DATASET RECORDS: Begin
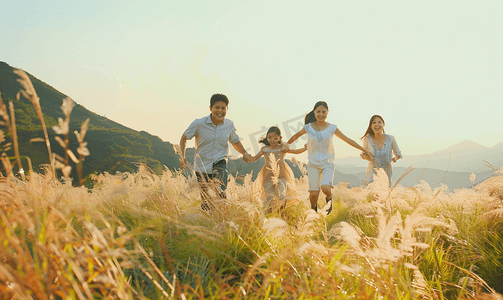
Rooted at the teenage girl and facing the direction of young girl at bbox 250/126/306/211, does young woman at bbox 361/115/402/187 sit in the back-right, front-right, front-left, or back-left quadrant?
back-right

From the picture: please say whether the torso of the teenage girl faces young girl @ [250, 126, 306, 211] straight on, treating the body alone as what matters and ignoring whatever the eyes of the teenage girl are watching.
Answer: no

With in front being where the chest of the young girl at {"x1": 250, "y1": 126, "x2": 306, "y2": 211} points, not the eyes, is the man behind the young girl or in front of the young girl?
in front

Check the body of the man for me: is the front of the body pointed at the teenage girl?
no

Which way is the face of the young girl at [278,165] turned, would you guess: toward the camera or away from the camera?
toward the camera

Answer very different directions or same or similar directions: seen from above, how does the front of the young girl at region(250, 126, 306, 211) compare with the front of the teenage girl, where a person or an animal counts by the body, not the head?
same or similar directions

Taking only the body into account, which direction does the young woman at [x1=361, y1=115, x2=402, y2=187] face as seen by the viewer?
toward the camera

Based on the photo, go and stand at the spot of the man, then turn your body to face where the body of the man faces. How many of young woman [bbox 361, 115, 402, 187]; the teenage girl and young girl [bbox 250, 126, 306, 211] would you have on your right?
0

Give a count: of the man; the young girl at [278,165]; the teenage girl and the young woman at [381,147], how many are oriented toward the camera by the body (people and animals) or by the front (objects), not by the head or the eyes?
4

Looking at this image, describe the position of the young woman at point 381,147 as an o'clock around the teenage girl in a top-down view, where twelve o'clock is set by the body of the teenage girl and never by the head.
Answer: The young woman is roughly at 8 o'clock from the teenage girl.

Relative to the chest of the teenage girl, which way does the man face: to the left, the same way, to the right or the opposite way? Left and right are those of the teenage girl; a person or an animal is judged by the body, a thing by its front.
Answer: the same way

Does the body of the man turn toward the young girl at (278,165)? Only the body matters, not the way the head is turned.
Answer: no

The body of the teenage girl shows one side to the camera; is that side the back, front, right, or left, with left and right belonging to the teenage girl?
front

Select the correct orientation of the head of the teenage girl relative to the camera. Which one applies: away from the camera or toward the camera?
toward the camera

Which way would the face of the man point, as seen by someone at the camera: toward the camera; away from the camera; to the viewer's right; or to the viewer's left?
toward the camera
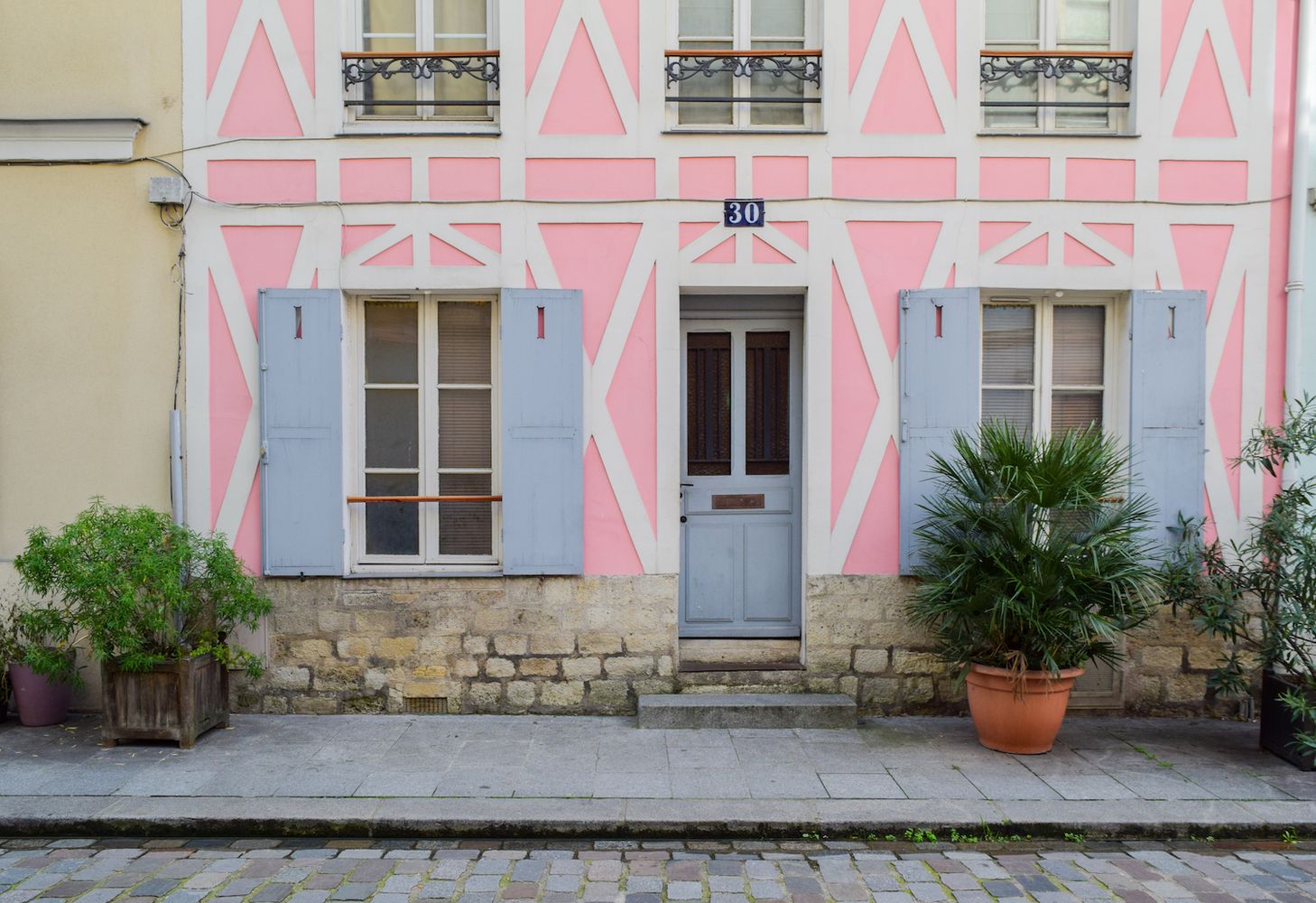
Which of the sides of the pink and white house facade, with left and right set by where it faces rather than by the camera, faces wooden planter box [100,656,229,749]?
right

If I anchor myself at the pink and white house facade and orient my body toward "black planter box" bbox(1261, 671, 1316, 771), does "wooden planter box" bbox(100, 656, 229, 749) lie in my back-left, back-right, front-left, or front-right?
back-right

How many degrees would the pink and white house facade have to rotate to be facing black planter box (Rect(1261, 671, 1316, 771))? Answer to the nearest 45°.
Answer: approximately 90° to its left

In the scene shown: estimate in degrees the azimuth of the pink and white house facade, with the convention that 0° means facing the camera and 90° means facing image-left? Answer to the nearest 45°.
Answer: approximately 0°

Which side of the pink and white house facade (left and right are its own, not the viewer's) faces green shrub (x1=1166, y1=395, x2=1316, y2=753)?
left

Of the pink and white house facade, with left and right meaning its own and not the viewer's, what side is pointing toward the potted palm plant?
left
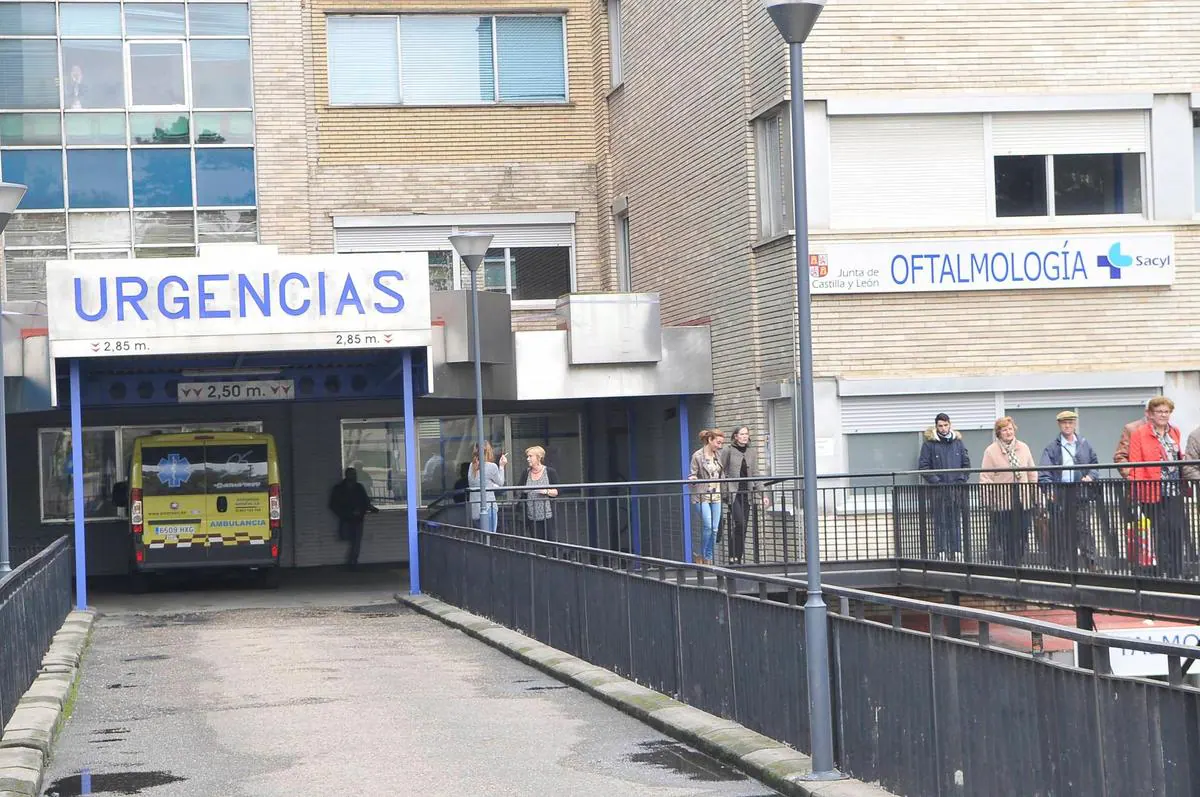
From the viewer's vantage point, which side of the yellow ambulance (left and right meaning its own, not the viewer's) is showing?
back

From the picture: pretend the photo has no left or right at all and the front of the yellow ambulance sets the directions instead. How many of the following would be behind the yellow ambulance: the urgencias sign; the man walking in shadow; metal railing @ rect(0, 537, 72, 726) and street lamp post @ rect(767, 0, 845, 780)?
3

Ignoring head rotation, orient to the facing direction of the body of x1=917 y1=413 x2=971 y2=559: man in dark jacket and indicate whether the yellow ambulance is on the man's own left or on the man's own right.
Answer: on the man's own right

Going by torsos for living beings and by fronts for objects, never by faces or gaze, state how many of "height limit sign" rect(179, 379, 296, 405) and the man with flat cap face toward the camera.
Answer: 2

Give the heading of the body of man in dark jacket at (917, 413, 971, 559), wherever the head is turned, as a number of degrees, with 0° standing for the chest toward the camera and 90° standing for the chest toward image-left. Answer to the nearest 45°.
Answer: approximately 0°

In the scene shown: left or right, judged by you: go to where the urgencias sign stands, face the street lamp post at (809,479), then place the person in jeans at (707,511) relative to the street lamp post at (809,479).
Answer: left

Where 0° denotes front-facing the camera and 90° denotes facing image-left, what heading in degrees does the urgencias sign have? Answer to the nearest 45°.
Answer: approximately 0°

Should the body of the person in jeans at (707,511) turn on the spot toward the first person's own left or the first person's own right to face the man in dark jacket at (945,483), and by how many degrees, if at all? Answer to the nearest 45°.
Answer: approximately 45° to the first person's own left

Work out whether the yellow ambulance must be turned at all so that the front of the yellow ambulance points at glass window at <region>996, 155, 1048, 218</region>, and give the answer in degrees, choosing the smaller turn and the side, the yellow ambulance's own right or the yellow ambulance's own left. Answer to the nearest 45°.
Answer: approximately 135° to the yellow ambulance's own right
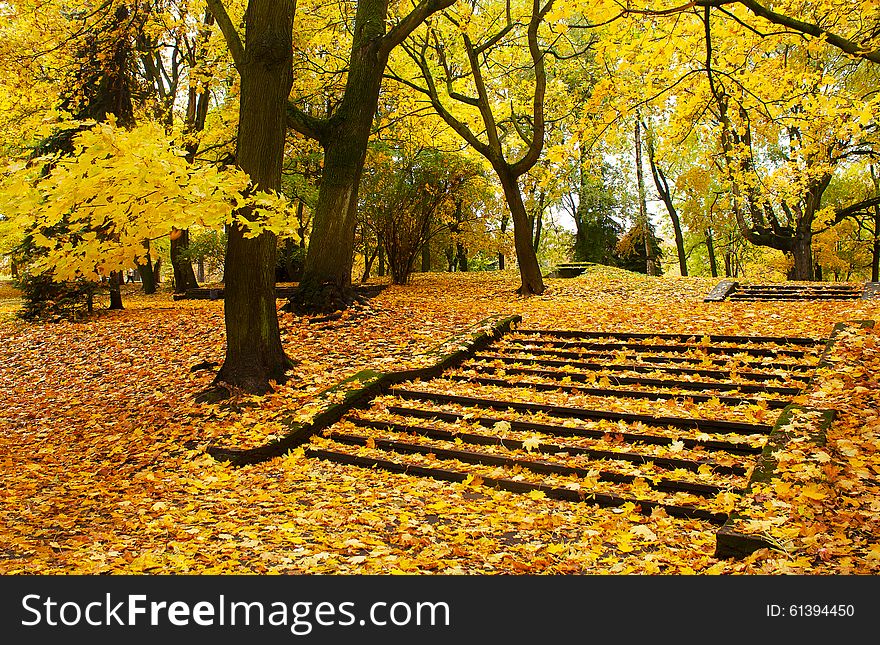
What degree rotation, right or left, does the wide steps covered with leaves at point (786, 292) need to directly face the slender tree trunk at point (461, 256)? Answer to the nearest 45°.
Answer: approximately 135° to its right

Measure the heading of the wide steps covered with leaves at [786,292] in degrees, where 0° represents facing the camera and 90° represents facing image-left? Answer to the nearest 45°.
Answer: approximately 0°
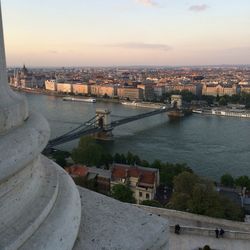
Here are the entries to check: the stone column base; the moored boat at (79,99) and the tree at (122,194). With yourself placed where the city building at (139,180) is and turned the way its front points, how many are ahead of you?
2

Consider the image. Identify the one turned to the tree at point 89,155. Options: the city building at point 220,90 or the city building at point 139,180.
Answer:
DATASET RECORDS: End
Recast the lines from the one containing "Consider the image." through the last line as a Markdown table with columns Row and Line, numbering each line in order and leaving out blank ones.

== EXERCISE RESPONSE ==
| Row | Line |
|---|---|
| 1 | Consider the image. Identify the one turned to the tree at point 89,155. Options: the city building at point 220,90 or the city building at point 139,180. |
| 2 | Answer: |